If you invite one friend’s children, you invite all friends’ children.
Post # 12
I keep seeing this come up – why do people not want children at their wedding? I love children… :/
Post # 13
I have 7 kids, and our pastor and his wife are our best friends and they have 4. That’s 11 before any guests show up! We will have probably 25-30 kids and 80-100 adults. Kids make excellent wedding photo fare!!!
Post # 14
LarLa: Bleh. I drew a line and said absolutely no kids. I can already feel it starting to cause a stink, but I have remained firm so far. My best friend will have a three year old by the time we get married and I toyed with the idea of having him as my ring bearer, but ultimately decided against it. I love that little boy dearly, but I want my friend to be able to come to our wedding and have fun and not have to worry about her son running around, etc. Another friend will have a two year old boy. My FI’s oldest brother will have a four and a one year old by the time of the wedding…Still, no kids allowed. (He’s not even close to this brother at all and doesn’t even really want to invite him, but I digress.) At this point, I don’t really care if there’s gossip or annoyance. Why no kids? I don’t like children. There is no way to sugar coat it. Every wedding I’ve been to that had kids I remember just being put off by them running around on the dance floor, causing their parents to be distracted or leave early, or just being a pain in the ass. We are having a small, intimate wedding free of kids–my absolute dream. I’ve already had a friend say her brother (who I am inviting because I am close to the whole family) probably won’t be able to attend because they won’t be able to find a babysitter…mind you, I’m getting married in a year and a half, so I’m so sure in a year and a half they couldn’t muster up a babysitter. If that’s how people are going to act, I’m fine with that. And the whole debate of “all or nothing” is why we firmly decided on no kids. I refuse to feel obligated to invite the three children of my cousin (of whom I’ve only seen a handful of times in my life) just because I may want my best friend’s baby (whose life I have been apart since hour three of his life) to be there. I fully recognize that all of this must make me sound like a terrible human being, but cutting out children eliminated thirty guests right off the bat. In an effort to keep our wedding small and intimate, we had to make sacrifices.

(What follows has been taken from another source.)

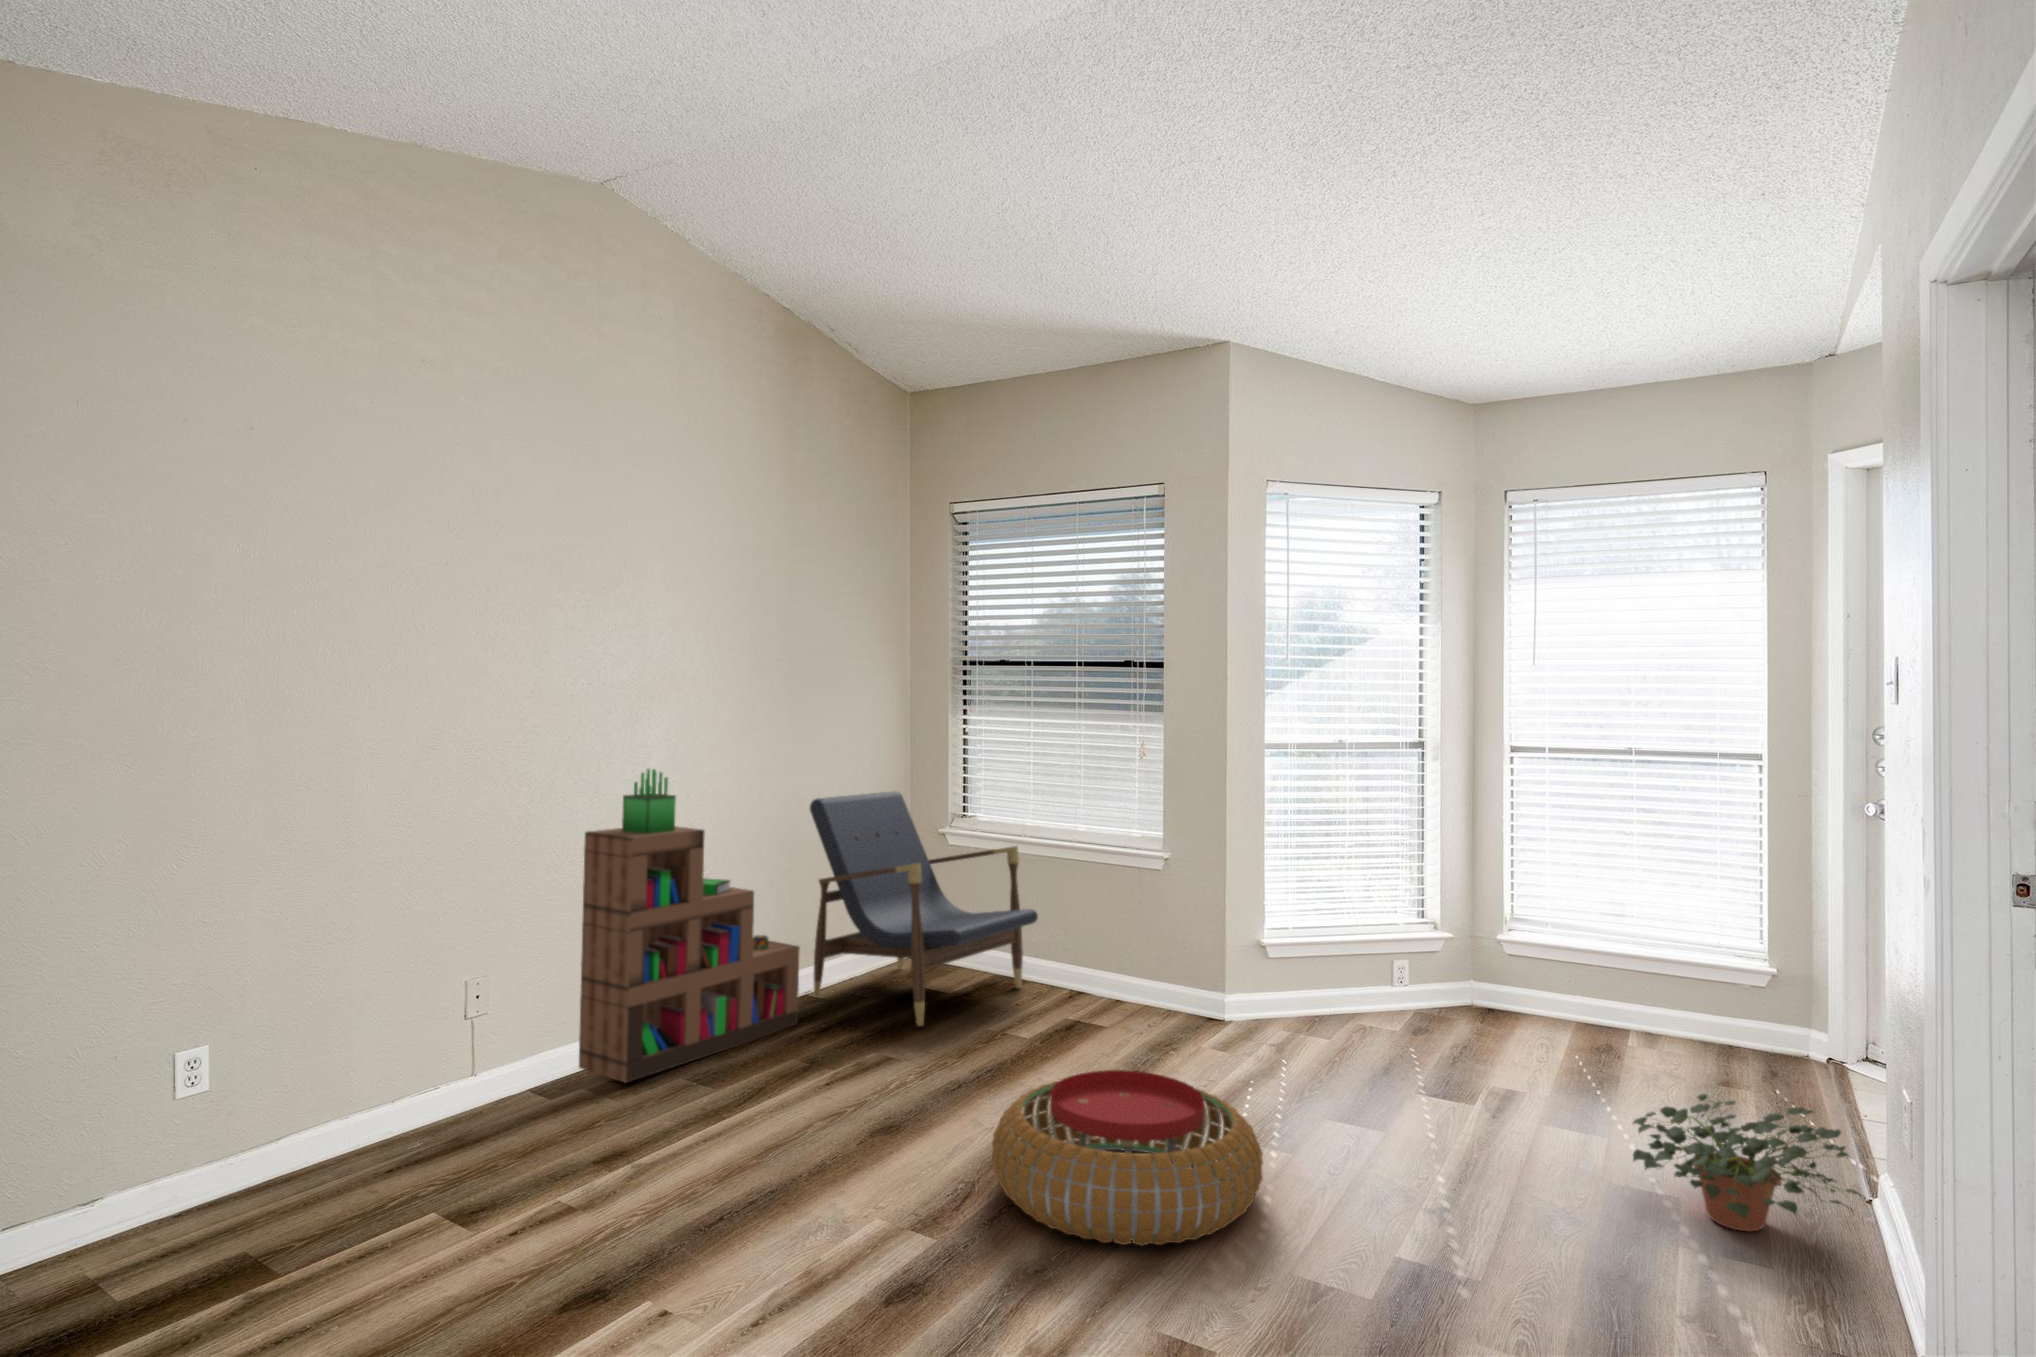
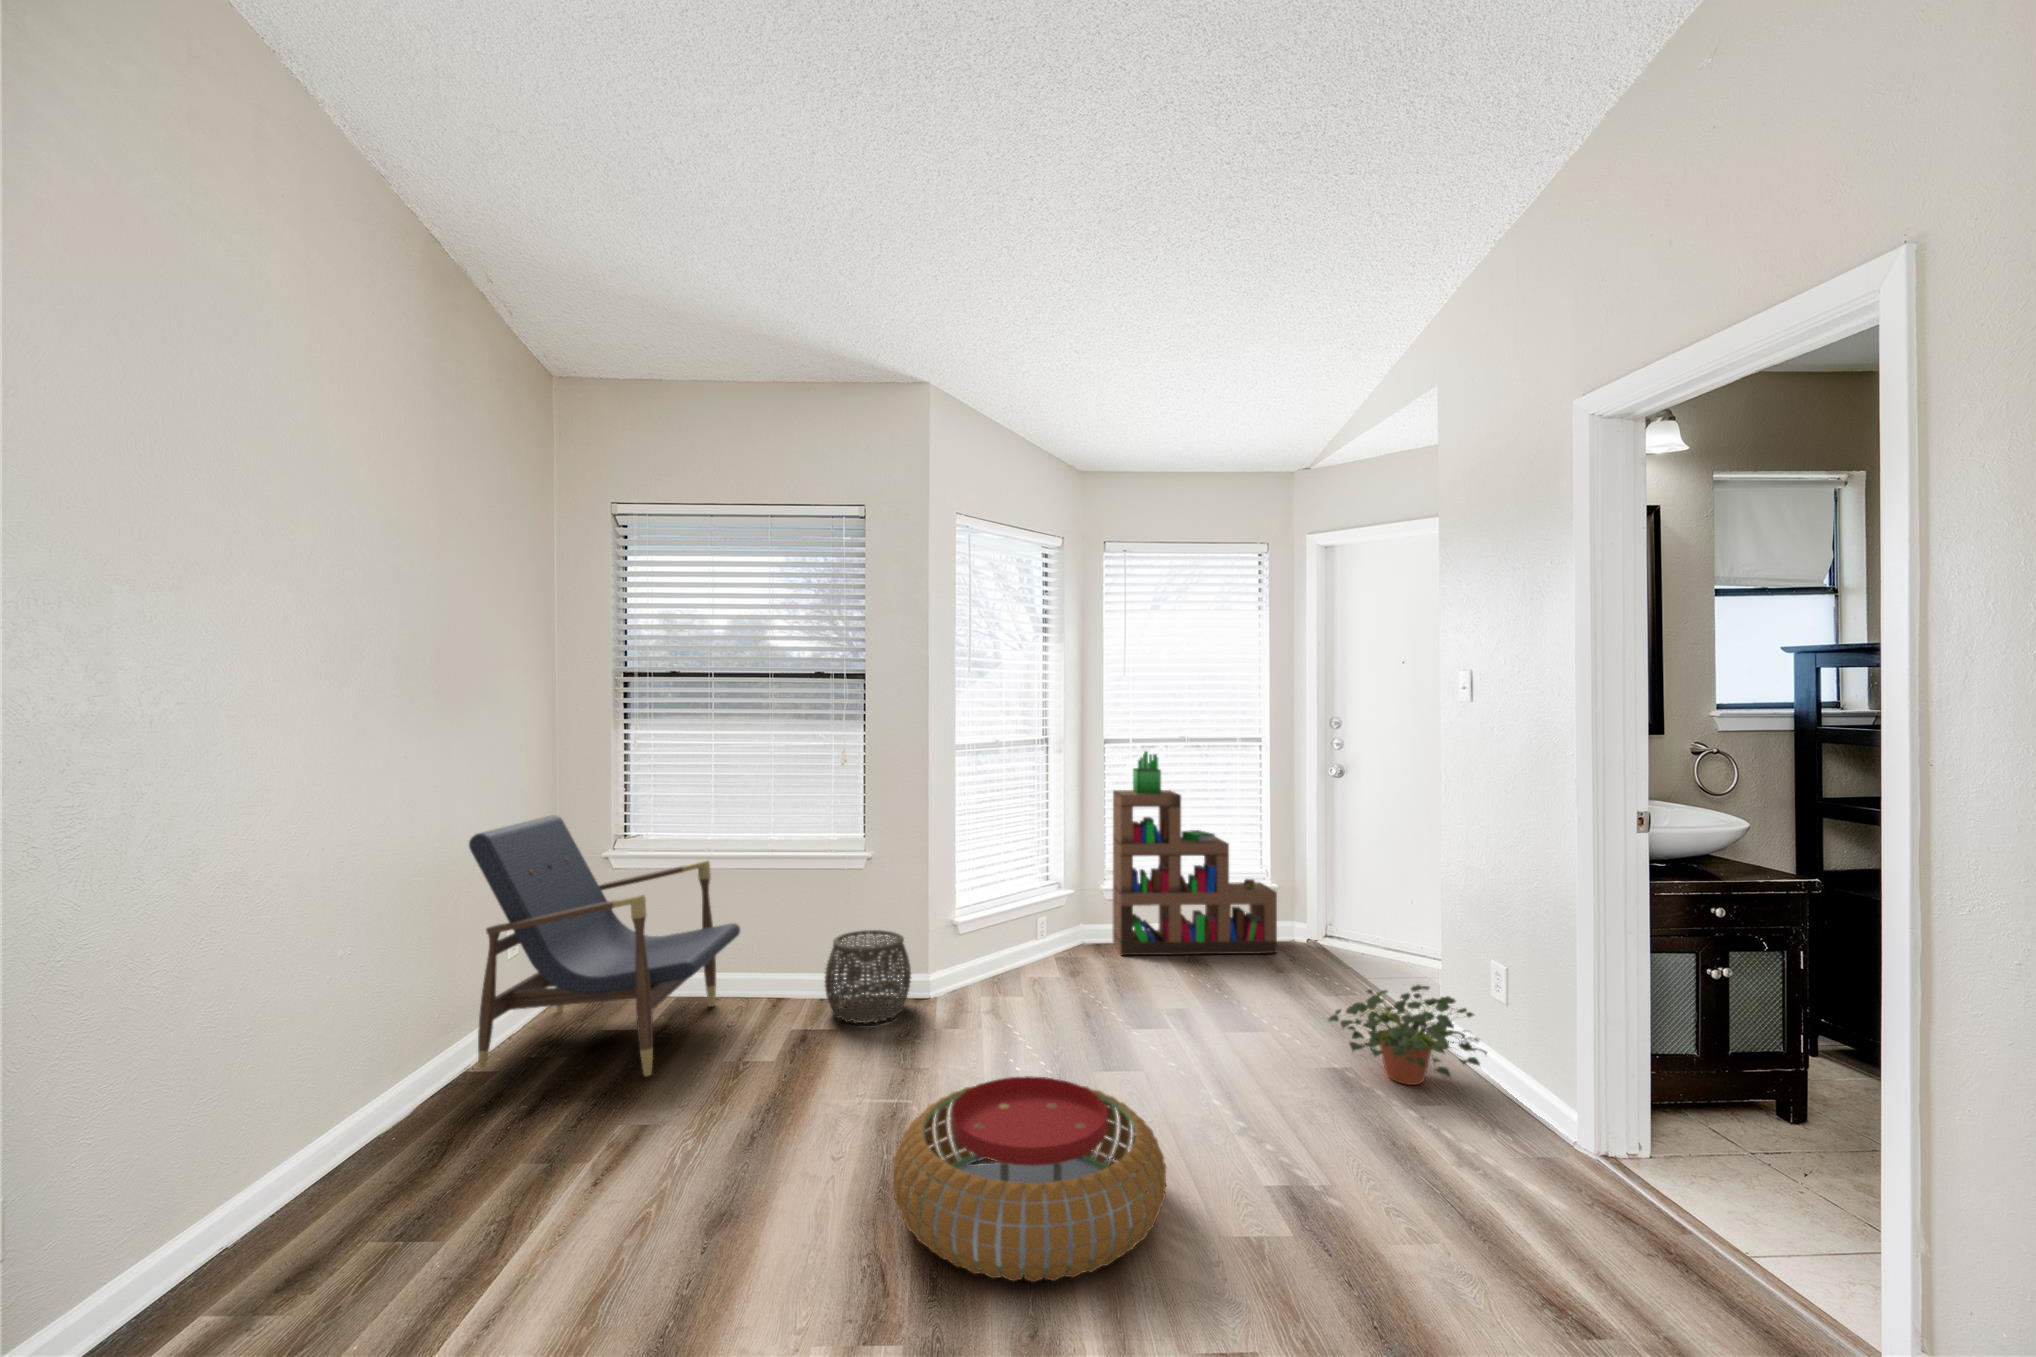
bookshelf: present [579,769,800,1083] -> present [1113,751,1277,955]
woven basket: none [1102,935,1195,1030] -> present [825,930,911,1023]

I would probably say thirteen or older is fine to invite. I am inviting my fourteen year old cousin to our wedding. She’s an only child and pretty laidback, so I’m not really worried about her. Any adult children of family members should be invited. However, any children of people you don’t know very well should not be invited. For example, I am inviting my boss, but I am not inviting her sixteen year old son that I’ve only met once.
Post # 15
julies1949: If I attended the wedding after being told it was no-kids-allowed, and I made arrangements for my kids, I’d be pissed if I saw kids there and I’d say something to the obnoxious bride and groom who arbitrarily didn’t let me bring my kids but lets others bring theirs. Family or not, it doesn’t matter. It’s either a no-kids wedding, which is fine, or guests are allowed to bring their kids. An age cutoff, such as 13, is fine as well.